Entre le 26 janvier et le 14 février, plus de 19 200 tremblements de terre ont été enregistrés au large des deux îles de l’archipel des Cyclades, selon le laboratoire de sismologie de l’Université d’Athènes (EKPA).
Cet essaim sismique n’a jusqu’ici fait ni victime ni dégât important.
Sur cette île sauvage et rocailleuse, à plus de 9 heures de traversier en hiver du Pirée, les 1900 habitants permanents « n’ont pas quitté l’île [comme à Santorin] à part quelques-uns pour des raisons professionnelles ou sanitaires », constate le maire, Lefteris Karaiskos.
Beaucoup de ces séismes sont de trop faible intensité pour être perçus, mais le plus fort, de magnitude 5,3, le 10 février, a été ressenti jusqu’à Athènes.
Ce soir-là, Sotiris se trouvait dans sa cuisine. « On s’est précipités dehors, car on a eu peur ! » raconte cet homme qui n’a pas souhaité donner son nom de famille, en charriant des matériaux de construction dans sa brouette.

« Mais vous savez, en Grèce, on est habitués aux séismes », ajoute-t-il.
Entre les chapelles aux coupoles chaulées, grenouilles et chatons se partagent les ruelles assoupies où tavernes et cafés sont fermés pour l’hiver.
Les secousses ont frappé l’île « en continu, cela ne s’arrêtait pas », renchérit Poppi Prasinou, qui installe ses cageots de légumes devant son épicerie.
Fatigués
« Les gens commencent à être fatigués », souligne cette mère de deux enfants.
Amorgós, comme trois autres îles des Cyclades, a été décrétée en état d’urgence jusqu’au 11 mars. Des renforts de secouristes notamment ont été dépêchés d’Athènes.
Sur le port de Katápola, installés devant leur café grec matinal, les anciens se souviennent.
En 1956, un séisme de 7,5 à 7,7 suivi d’un tsunami avec des vagues de 20 m de hauteur avait dévasté Amorgós.
« Il n’y avait ni information ni rien du tout à l’époque », raconte Vaggelis Mendrinos, 83 ans. « Nous avons été terrorisés […] On ne veut pas revoir ça ! »

Au bord de la falaise, un groupe de pompiers observe l’îlot d’Ánydros au sud-ouest d’Amorgós. C’est au large de cette terre inhabitée qu’est répertorié l’épicentre de la plupart des séismes.
La zone autour d’Amorgós présente six failles et des équipes de sismologues installent de nouveaux capteurs pour tenter de mieux cerner le phénomène.
Dans la campagne, les moutons sont lancés dans un concours de bêlements, et des éleveurs ont constaté une nervosité inhabituelle dans les troupeaux qui sentent la terre trembler sous leurs pattes.
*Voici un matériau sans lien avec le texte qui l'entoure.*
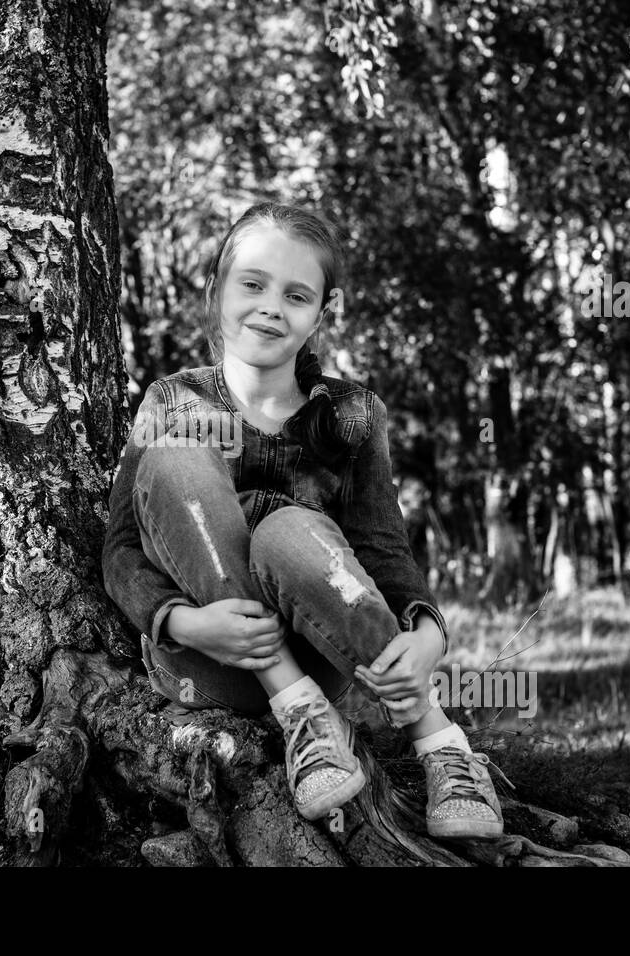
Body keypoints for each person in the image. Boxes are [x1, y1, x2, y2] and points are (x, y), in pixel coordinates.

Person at [101, 201, 507, 839]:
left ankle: (440, 743)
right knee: (180, 452)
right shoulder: (173, 399)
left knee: (288, 531)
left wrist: (427, 633)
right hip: (209, 660)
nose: (270, 307)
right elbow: (121, 549)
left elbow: (382, 549)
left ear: (323, 311)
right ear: (216, 289)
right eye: (253, 285)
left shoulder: (351, 413)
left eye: (296, 295)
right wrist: (183, 621)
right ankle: (298, 714)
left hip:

Au monastère de la Chozoviótissa, pourtant construit dans la roche et accroché à la falaise, seuls les tremblements de terre perturbent un peu la vie des deux moines et du bénévole qui vivent quasiment reclus l’hiver.
« Ici, c’est le meilleur endroit pour partir un peu plus vite au ciel », dit en souriant le bénévole Constantin Papakonstantinou en désignant l’immensité de la mer Égée au pied du monastère.
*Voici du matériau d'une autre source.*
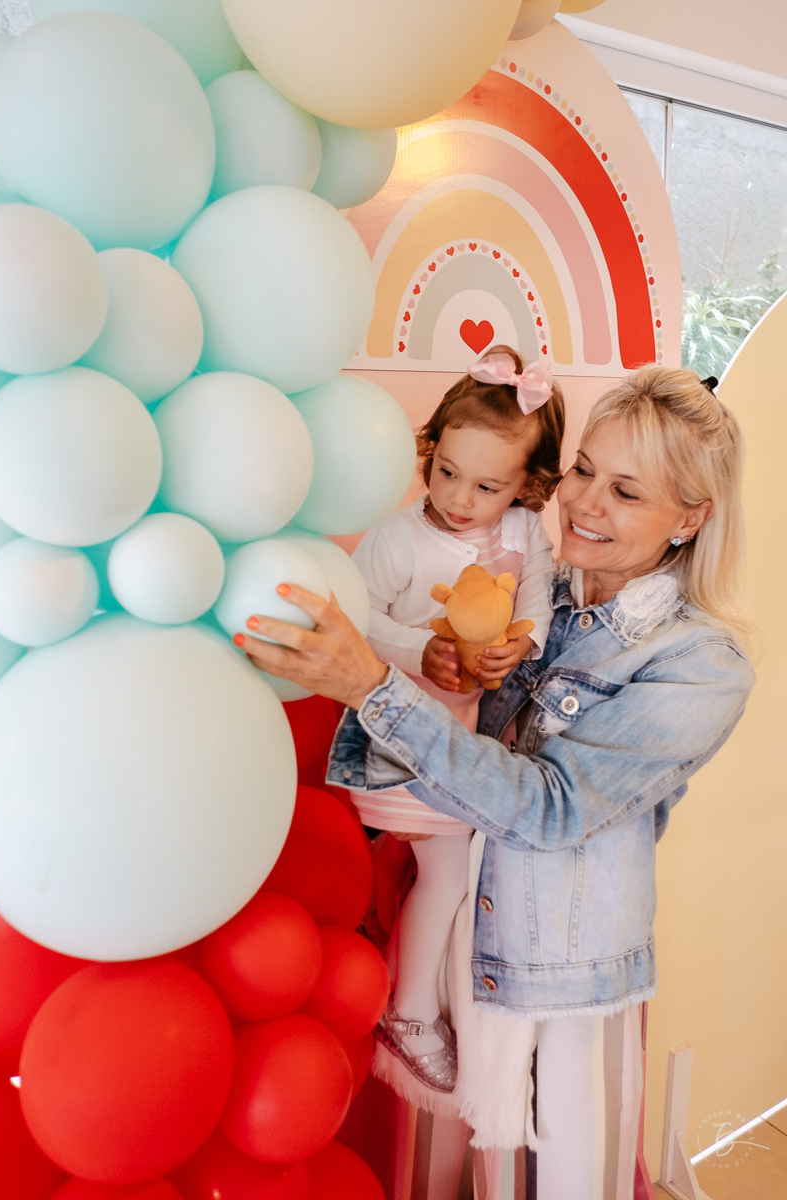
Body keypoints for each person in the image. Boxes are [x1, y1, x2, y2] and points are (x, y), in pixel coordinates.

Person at [234, 365, 755, 1198]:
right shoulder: (530, 595)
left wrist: (373, 683)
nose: (585, 504)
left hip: (567, 986)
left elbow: (548, 807)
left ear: (689, 519)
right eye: (584, 470)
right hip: (460, 957)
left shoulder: (700, 666)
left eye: (626, 491)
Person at [349, 345, 565, 1097]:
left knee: (448, 868)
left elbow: (536, 594)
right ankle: (408, 1015)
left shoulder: (526, 535)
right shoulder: (399, 538)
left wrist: (522, 641)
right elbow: (360, 619)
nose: (461, 499)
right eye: (446, 472)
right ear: (429, 450)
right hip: (393, 740)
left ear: (529, 488)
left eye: (487, 486)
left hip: (461, 741)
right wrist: (422, 647)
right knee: (446, 872)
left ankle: (405, 979)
Pourtant, une autre inquiétude commence à poindre dans ces Cyclades très prisées des touristes.
Quelle incidence ces tremblements de terre auront-ils sur la saison qui prendra son envol dans deux mois à peine ?
Amorgós accueille 100 000 touristes par an, selon son maire.
« Ne faites pas peur aux gens sinon ils ne viendront pas cet été ! » souligne d’ailleurs un habitant à l’AFP.